Sembra quasi un teatro naturale e non a caso numerosissime sono ormai
divenute le manifestazioni teatrali, concerti sagre e feste che qui
si svolgono. E’ questo il cuore del paese e qui i santangelesi
trascorrono il loro tempo libero giocando a carte e bevendo qualche
drink nei tavoli dei bar che si affacciano alla piazza.
Nella
parte alta della piazza, all’estrema sinistra, inizia la via
Duomo che ci conduce alla Piazza Guarino Amella. Essa è intitolata
a Giovanni Guarino Amella, più volte deputato del Parlamento
Italiano agli inizi di questo secolo, segretario della secessione
antifascista dell'Aventino del 1924, fautore dell'Autonomia Regionale
Siciliana. Ad un angolo della piazza ancora in pietra antica, il palazzo
in cui è nato e vissuto Guarino Amella ed in cui abita ancora
la sua famiglia. Qui in questa piazza e’ ubicata la Chiesa Matrice.

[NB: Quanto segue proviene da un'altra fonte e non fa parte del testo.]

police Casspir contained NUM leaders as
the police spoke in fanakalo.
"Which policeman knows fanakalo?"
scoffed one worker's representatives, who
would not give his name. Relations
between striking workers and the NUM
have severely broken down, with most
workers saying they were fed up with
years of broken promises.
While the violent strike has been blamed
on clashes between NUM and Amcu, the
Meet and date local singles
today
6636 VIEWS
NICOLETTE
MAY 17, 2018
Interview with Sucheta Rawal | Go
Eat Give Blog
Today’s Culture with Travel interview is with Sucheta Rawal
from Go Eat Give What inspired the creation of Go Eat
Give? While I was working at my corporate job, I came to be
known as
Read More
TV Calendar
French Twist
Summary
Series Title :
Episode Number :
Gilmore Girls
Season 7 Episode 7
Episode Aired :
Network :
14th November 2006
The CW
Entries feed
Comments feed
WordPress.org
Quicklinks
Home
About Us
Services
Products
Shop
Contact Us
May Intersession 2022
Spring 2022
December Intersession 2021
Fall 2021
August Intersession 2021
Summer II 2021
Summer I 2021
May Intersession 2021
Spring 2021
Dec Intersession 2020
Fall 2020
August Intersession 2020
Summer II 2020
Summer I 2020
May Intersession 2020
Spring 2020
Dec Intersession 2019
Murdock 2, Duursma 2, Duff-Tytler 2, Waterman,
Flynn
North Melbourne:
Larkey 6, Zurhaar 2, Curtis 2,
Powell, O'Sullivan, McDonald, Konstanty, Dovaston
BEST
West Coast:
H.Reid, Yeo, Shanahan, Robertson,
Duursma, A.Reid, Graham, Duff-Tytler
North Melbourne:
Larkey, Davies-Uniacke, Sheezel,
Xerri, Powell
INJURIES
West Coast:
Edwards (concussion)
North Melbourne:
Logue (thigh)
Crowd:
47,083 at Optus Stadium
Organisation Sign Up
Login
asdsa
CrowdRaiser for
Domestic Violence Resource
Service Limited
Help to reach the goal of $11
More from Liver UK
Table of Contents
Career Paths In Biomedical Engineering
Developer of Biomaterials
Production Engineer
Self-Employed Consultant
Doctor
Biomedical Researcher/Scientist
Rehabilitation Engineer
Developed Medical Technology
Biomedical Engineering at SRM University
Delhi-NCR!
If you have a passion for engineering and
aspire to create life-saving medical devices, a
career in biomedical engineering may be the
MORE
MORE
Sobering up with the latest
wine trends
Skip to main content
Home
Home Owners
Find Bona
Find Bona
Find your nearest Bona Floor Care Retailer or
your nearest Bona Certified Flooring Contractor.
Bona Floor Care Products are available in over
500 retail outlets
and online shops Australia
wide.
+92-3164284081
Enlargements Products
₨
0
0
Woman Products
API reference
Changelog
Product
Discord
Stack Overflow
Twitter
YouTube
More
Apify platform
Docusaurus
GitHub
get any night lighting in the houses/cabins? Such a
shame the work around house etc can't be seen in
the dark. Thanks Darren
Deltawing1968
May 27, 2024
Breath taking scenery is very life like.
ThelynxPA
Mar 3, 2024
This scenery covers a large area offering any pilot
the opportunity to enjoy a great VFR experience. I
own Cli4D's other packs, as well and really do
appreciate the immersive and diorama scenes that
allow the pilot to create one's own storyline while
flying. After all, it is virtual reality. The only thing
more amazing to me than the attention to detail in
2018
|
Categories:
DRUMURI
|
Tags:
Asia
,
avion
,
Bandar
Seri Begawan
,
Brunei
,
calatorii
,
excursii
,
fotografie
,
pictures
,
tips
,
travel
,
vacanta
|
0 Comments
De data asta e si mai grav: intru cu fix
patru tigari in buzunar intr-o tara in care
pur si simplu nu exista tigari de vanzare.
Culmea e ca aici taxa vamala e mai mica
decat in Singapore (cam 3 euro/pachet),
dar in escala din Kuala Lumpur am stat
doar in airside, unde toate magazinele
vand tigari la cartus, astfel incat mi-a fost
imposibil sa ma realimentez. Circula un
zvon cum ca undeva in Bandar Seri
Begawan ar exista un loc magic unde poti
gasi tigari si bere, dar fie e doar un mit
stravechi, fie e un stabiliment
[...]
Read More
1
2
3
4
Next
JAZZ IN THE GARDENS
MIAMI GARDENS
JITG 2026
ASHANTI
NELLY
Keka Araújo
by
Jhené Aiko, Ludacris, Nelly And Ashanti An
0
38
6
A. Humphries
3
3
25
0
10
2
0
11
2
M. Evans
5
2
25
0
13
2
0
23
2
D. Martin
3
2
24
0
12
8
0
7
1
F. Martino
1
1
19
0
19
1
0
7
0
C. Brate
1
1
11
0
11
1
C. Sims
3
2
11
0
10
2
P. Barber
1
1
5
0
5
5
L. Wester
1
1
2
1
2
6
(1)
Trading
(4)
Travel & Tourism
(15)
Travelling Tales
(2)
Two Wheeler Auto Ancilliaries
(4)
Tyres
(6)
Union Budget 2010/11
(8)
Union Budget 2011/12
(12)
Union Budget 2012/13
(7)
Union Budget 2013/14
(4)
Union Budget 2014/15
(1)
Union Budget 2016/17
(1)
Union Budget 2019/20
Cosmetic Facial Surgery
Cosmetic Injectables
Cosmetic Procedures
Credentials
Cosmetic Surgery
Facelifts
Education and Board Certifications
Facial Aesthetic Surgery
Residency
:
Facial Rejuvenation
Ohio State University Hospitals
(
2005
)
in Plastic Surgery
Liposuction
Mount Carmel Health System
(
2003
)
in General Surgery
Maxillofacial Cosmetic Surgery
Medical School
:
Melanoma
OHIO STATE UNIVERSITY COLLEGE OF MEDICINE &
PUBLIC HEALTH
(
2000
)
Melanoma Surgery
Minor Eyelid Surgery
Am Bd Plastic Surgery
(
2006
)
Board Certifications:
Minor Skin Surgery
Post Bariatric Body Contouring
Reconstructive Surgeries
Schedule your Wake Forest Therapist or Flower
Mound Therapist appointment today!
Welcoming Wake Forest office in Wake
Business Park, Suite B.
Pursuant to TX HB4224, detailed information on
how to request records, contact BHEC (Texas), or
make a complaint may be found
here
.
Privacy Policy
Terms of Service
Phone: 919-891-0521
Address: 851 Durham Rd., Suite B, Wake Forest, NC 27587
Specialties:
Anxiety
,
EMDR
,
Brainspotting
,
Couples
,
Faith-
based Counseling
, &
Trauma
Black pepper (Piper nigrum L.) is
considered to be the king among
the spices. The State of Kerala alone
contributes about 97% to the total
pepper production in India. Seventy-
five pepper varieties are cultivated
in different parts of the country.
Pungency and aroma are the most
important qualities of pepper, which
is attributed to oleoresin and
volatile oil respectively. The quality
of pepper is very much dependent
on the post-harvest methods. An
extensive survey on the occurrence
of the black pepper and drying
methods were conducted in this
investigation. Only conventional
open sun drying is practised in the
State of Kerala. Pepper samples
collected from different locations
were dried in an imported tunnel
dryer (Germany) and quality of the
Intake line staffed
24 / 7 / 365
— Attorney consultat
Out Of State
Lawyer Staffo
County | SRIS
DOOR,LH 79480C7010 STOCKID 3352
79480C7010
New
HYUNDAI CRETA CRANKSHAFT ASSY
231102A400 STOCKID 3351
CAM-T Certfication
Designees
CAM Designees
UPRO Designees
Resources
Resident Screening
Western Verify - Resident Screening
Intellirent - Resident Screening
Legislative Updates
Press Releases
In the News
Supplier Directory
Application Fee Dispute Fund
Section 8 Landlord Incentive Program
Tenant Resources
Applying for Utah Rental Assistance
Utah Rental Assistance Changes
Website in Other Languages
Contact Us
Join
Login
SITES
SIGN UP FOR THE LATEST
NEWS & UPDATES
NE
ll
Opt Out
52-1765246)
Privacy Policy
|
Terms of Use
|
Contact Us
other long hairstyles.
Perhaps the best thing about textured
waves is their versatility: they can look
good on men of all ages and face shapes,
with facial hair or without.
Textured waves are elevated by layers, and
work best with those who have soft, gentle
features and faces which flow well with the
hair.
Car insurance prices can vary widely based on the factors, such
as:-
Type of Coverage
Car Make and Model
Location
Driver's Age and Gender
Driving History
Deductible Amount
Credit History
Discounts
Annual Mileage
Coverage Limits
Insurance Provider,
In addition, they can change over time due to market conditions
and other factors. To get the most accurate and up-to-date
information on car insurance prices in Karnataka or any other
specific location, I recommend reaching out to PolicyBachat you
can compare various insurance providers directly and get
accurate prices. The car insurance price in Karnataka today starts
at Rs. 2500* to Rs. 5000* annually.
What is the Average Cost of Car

La chiesa, detta anche chiesa di Sant'Angelo Martire, ha il prospetto
principale in pietra a faccia vista, arricchito da portali cantonali
in pietra scolpita, e cornicione di grossi blocchi di pietra aggettanti
e scolpiti con semplice ed armoniosa linearità.Il campanile
di gusto neoclassico è dei primi anni di questo secolo. L'interno
della Chiesa è a tre navate con volta centrale a botte e volte
laterali a crociera. L'abside centrale è arricchito da un altare
marmoreo con eleganti riquadri e statuette in legno dorato, affreschi
nella volta e stucchi dorati. L'altare nell'abside destro evidenzia
fini decorazioni floreali intarsiate in ardesia e una pregevole "Cena
di Emmaus" pure intarsiata su ardesia. Nella Chiesa si conservano
un Crocifisso di circa un metro, del XIII - XIV sec., in legno incapsulato,
tranne la testa, in lamine d'argento ad opera di maestri palermitani
nel 1722, proveniente dall'antico dal Monte Castello, una statua del
SS. Salvatore di fattura rinascimentale, un Cristo di legno dipinto
della fine del XVIII sec. di ottima scuola deposto in elegante urna,
8 tele di ignoti della fine del '700, una tela del "Battesimo
di Gesù" opera del Guadagnino e un notevole fonte battesimale
in marmo scolpito.
A
pochi passi dalla piazza, si trova la chiesa dell'Itria (XVII-XVIII
sec.), comunemente chiamata chiesa del Carmelo, con il prospetto in
pietra in armonia con la tipologia delle costruzioni rurali, con inserto
di portale in pietra intagliata e soprastante fregio dinastico scolpito
in roccia arenaria. L'interno e’ a navata unica con copertura
a volta. Notevoli all’interno il piccolo tabernacolo in legno
dorato restaurato recentemente, la balaustra in legno di artigianato
locale, la statua in legno dipinto in oro di Nostra Signora dell'Itria
del XV sec. (del periodo cioè della colonia greco-albanese
di Sant'Angelo Muxaro), il maestoso gruppo in legno di Maria SS. del
Carmelo con ai piedi San Simone Stok e le anime del Purgatorio (XVIII
sec.) e due amboni scolpiti in legno con sottostanti cariatidi (XVIII
sec.).
Ingegnosa,
inoltre la scala a chiocciola del campanile a torre, con pianta quadrata,
formata di gradini scolpiti in blocchi unici di pietra arenaria sovrapposti
in modo da creare un passamano ed una tromba centrale.